WORK REQUIRED:
Give the data again in full. Keep every line the same.

Collected data:
=-=-=

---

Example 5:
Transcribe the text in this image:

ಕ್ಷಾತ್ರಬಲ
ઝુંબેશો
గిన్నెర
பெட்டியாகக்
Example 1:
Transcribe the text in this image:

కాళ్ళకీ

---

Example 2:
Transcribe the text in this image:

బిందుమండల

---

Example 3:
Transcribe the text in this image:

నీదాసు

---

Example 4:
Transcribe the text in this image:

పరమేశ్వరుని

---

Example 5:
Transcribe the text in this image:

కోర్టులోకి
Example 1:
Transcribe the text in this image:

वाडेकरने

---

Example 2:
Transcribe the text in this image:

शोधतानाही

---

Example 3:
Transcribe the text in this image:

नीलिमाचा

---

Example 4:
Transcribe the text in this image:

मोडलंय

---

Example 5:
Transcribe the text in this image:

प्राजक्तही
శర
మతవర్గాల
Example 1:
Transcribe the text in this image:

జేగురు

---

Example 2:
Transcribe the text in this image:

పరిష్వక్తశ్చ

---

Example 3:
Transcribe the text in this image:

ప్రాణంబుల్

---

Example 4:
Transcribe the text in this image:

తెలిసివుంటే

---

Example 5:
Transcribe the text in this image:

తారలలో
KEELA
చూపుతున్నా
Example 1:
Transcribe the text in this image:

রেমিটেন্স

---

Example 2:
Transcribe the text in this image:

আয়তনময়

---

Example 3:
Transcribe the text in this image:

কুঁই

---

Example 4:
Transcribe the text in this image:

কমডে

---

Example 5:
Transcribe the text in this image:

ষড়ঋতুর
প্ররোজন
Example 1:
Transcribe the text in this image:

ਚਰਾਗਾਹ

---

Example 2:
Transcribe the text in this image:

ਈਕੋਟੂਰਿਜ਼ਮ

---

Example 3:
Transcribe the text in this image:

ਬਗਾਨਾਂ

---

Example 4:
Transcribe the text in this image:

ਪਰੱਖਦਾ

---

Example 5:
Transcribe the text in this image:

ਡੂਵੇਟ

=-=-=

OUTPUT BELOW:
---

Example 5:
Transcribe the text in this image:

ಕ್ಷಾತ್ರಬಲ
ઝુંબેશો
గిన్నెర
பெட்டியாகக்
Example 1:
Transcribe the text in this image:

కాళ్ళకీ

---

Example 2:
Transcribe the text in this image:

బిందుమండల

---

Example 3:
Transcribe the text in this image:

నీదాసు

---

Example 4:
Transcribe the text in this image:

పరమేశ్వరుని

---

Example 5:
Transcribe the text in this image:

కోర్టులోకి
Example 1:
Transcribe the text in this image:

वाडेकरने

---

Example 2:
Transcribe the text in this image:

शोधतानाही

---

Example 3:
Transcribe the text in this image:

नीलिमाचा

---

Example 4:
Transcribe the text in this image:

मोडलंय

---

Example 5:
Transcribe the text in this image:

प्राजक्तही
శర
మతవర్గాల
Example 1:
Transcribe the text in this image:

జేగురు

---

Example 2:
Transcribe the text in this image:

పరిష్వక్తశ్చ

---

Example 3:
Transcribe the text in this image:

ప్రాణంబుల్

---

Example 4:
Transcribe the text in this image:

తెలిసివుంటే

---

Example 5:
Transcribe the text in this image:

తారలలో
KEELA
చూపుతున్నా
Example 1:
Transcribe the text in this image:

রেমিটেন্স

---

Example 2:
Transcribe the text in this image:

আয়তনময়

---

Example 3:
Transcribe the text in this image:

কুঁই

---

Example 4:
Transcribe the text in this image:

কমডে

---

Example 5:
Transcribe the text in this image:

ষড়ঋতুর
প্ররোজন
Example 1:
Transcribe the text in this image:

ਚਰਾਗਾਹ

---

Example 2:
Transcribe the text in this image:

ਈਕੋਟੂਰਿਜ਼ਮ

---

Example 3:
Transcribe the text in this image:

ਬਗਾਨਾਂ

---

Example 4:
Transcribe the text in this image:

ਪਰੱਖਦਾ

---

Example 5:
Transcribe the text in this image:

ਡੂਵੇਟ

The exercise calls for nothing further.